Aligning Machiavellian Agents: Behavior Steering via Test-Time Policy Shaping
Mujtaba, Dena, Hu, Brian, Hoogs, Anthony, Basharat, Arslan
The deployment of decision-making AI agents presents a critical challenge in maintaining alignment with human values or guidelines while operating in complex, dynamic environments. Agents trained solely to achieve their objectives may adopt harmful behavior, exposing a key trade-off between maximizing the reward function and maintaining alignment. For pre-trained agents, ensuring alignment is particularly challenging, as retraining can be a costly and slow process. This is further complicated by the diverse and potentially conflicting attributes representing the ethical values for alignment. To address these challenges, we propose a test-time alignment technique based on model-guided policy shaping. Our method allows precise control over individual behavioral attributes, generalizes across diverse reinforcement learning (RL) environments, and facilitates a principled trade-off between ethical alignment and reward maximization without requiring agent retraining.
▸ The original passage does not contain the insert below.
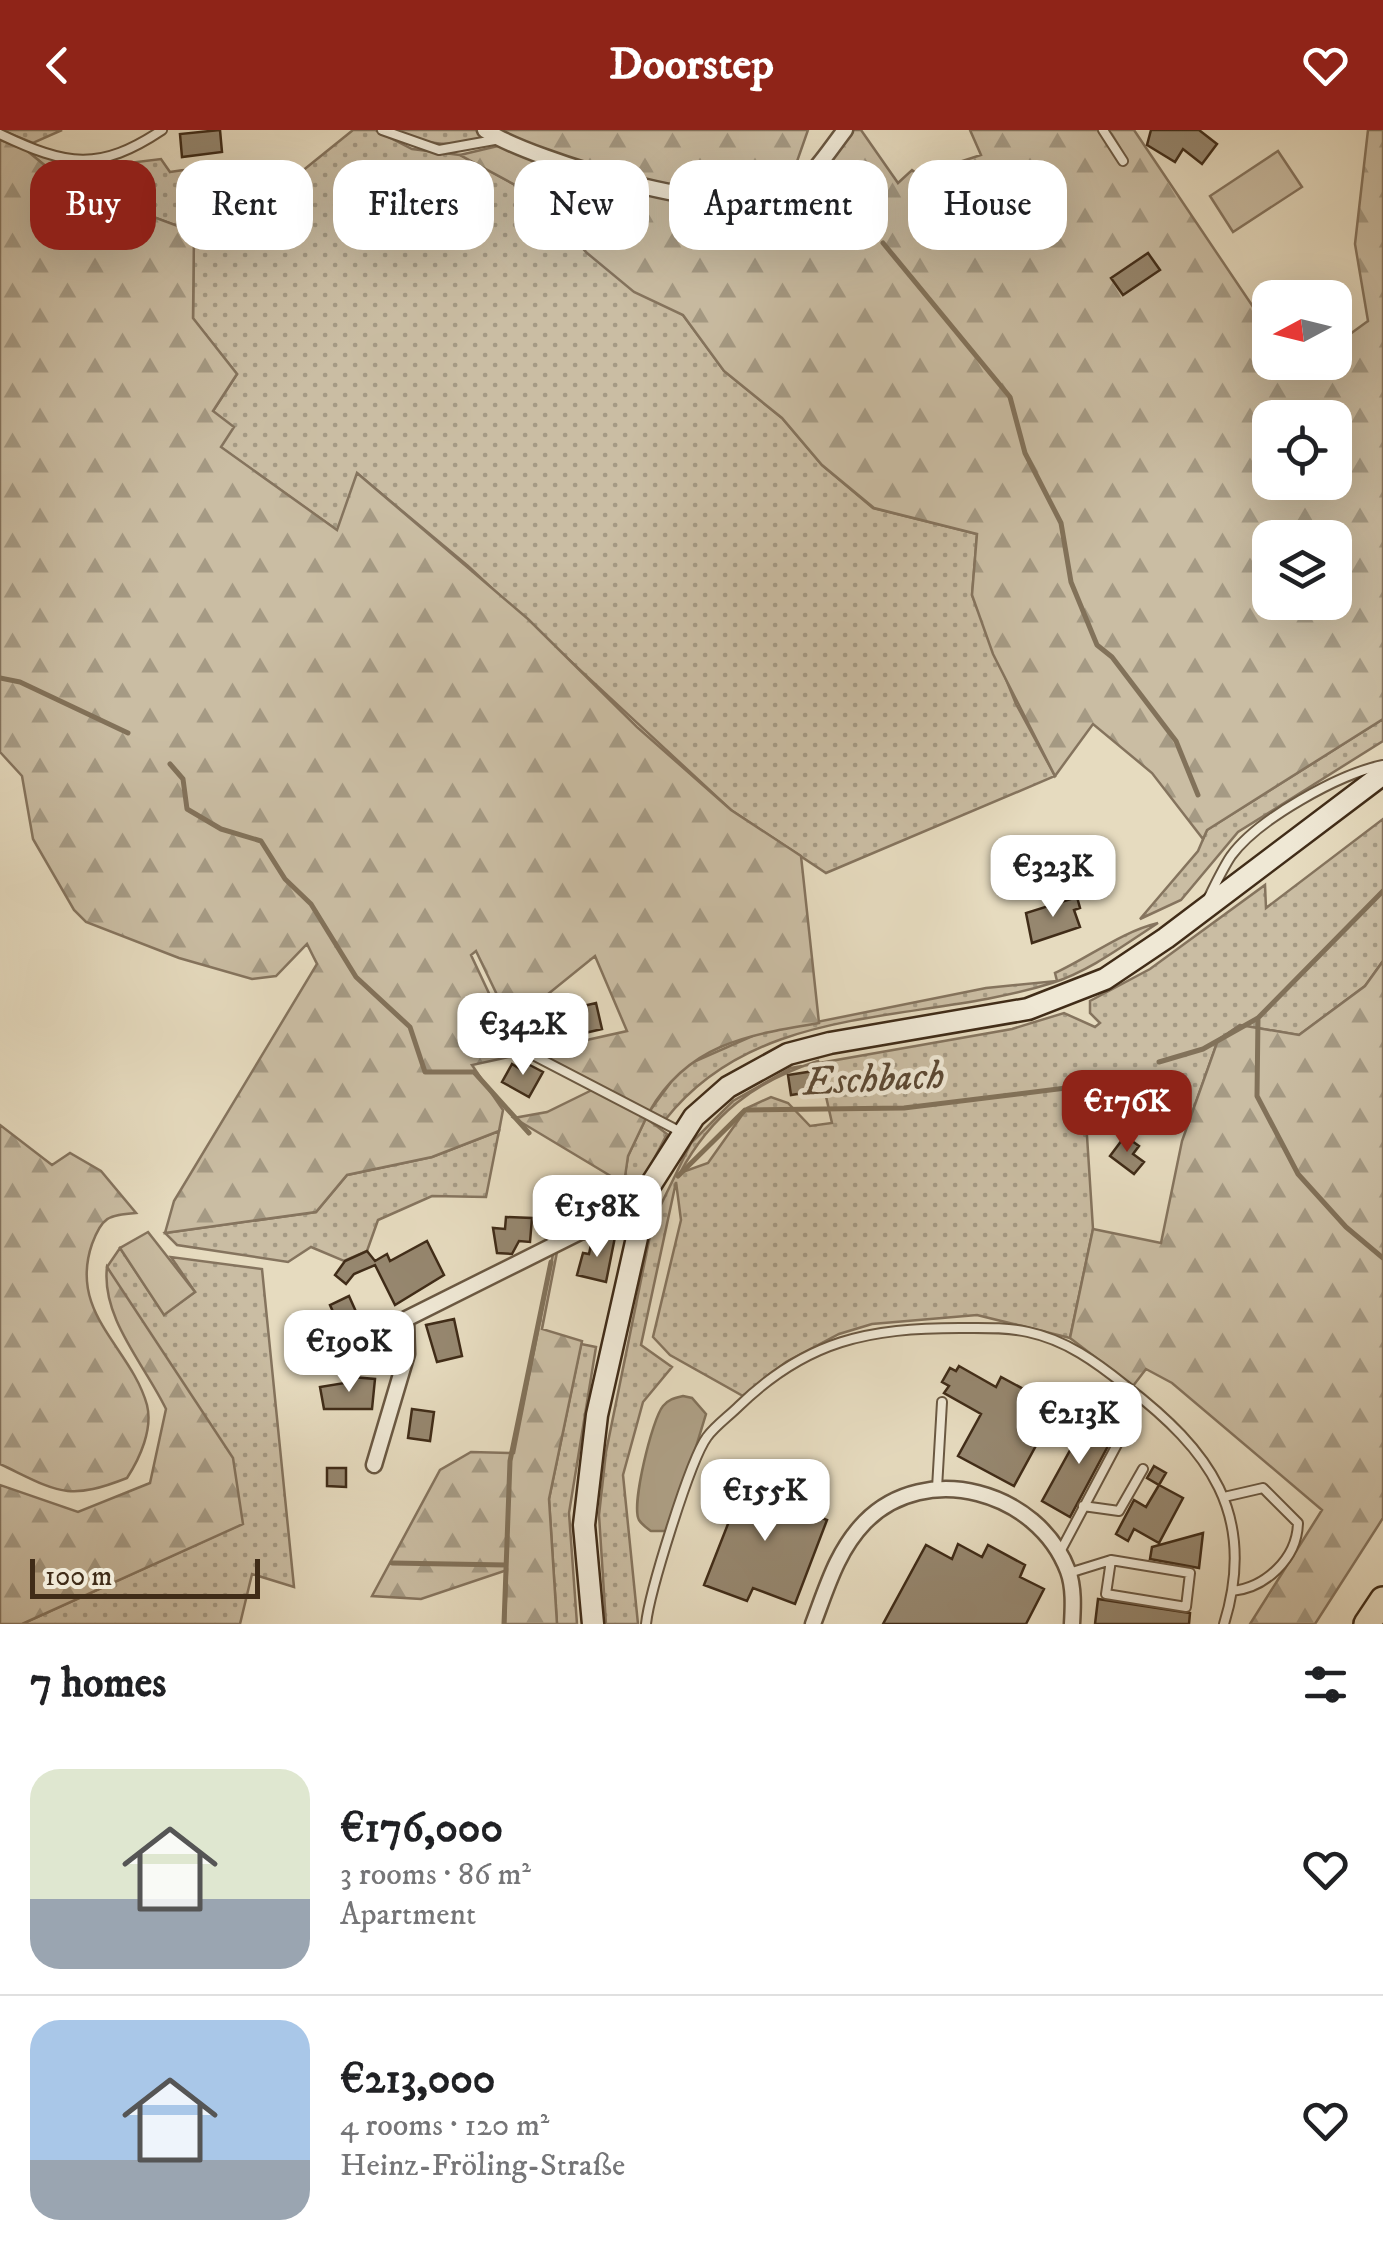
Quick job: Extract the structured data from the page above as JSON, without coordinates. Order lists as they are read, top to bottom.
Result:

We evaluate our approach using the MACHIAVELLI benchmark, which comprises 134 text-based game environments and thousands of annotated scenarios involving ethical decisions. The RL agents are first trained to maximize the reward in their respective games. At test time, we apply policy shaping via scenario-action attribute classifiers to ensure decision alignment with ethical attributes. We compare our approach against prior training-time methods and general-purpose agents, as well as study several types of ethical violations and power-seeking behavior. Our results demonstrate that test-time policy shaping provides an effective and scalable solution for mitigating unethical behavior across diverse environments and alignment attributes.